Items drawn from a dataset |

BEGIN

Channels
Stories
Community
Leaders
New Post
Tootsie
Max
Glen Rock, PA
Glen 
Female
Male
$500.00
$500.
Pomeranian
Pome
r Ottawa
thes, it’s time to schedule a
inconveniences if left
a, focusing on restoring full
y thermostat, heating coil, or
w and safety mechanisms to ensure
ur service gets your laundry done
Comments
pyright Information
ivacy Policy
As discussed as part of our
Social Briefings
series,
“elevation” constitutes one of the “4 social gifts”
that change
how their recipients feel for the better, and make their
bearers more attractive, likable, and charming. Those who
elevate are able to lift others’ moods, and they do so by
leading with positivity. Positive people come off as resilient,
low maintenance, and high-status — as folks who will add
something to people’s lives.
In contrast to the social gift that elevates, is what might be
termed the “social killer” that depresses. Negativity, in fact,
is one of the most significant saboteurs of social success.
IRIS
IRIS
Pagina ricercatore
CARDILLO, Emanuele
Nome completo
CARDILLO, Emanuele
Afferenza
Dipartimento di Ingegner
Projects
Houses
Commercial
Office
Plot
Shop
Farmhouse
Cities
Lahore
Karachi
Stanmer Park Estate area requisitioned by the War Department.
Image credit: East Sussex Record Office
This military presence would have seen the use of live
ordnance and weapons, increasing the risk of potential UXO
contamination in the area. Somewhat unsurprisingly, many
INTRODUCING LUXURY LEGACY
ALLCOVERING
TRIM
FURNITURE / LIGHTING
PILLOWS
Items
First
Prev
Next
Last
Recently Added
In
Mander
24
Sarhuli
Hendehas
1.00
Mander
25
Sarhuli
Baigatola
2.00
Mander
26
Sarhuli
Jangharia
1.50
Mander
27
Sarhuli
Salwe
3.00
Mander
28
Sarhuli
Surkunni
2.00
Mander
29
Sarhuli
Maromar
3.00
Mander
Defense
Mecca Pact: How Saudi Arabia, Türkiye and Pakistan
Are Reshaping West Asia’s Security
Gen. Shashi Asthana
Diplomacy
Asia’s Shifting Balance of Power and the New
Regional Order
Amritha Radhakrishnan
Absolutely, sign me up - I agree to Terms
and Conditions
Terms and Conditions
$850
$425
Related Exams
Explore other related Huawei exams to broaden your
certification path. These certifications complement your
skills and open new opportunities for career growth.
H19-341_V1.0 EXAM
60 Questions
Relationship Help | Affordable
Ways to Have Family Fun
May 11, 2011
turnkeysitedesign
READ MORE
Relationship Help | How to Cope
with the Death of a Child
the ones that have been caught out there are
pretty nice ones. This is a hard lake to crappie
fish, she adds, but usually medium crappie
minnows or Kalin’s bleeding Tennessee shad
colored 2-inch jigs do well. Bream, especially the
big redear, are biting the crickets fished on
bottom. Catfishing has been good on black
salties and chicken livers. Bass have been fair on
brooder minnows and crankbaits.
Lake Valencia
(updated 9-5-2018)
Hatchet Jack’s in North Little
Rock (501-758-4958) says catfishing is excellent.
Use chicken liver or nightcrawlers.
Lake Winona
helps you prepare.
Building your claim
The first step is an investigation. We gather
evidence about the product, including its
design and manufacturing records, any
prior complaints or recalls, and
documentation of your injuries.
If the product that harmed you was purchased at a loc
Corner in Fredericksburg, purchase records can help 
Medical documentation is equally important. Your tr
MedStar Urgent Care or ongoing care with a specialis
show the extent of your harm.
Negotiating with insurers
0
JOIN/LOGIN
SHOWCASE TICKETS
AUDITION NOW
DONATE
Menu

END

Job item | Arrange the lines of the items as a Markdown table with the columns No. and Text. Begin at the first line of the items and stop after the line that contains "In contrast to", numbering each row and leaving out blank lines.

Result |
| No. | Text |
|---|---|
| 1 | Channels |
| 2 | Stories |
| 3 | Community |
| 4 | Leaders |
| 5 | New Post |
| 6 | Tootsie |
| 7 | Max |
| 8 | Glen Rock, PA |
| 9 | Glen  |
| 10 | Female |
| 11 | Male |
| 12 | $500.00 |
| 13 | $500. |
| 14 | Pomeranian |
| 15 | Pome |
| 16 | r Ottawa |
| 17 | thes, it’s time to schedule a |
| 18 | inconveniences if left |
| 19 | a, focusing on restoring full |
| 20 | y thermostat, heating coil, or |
| 21 | w and safety mechanisms to ensure |
| 22 | ur service gets your laundry done |
| 23 | Comments |
| 24 | pyright Information |
| 25 | ivacy Policy |
| 26 | As discussed as part of our |
| 27 | Social Briefings |
| 28 | series, |
| 29 | “elevation” constitutes one of the “4 social gifts” |
| 30 | that change |
| 31 | how their recipients feel for the better, and make their |
| 32 | bearers more attractive, likable, and charming. Those who |
| 33 | elevate are able to lift others’ moods, and they do so by |
| 34 | leading with positivity. Positive people come off as resilient, |
| 35 | low maintenance, and high-status — as folks who will add |
| 36 | something to people’s lives. |
| 37 | In contrast to the social gift that elevates, is what might be |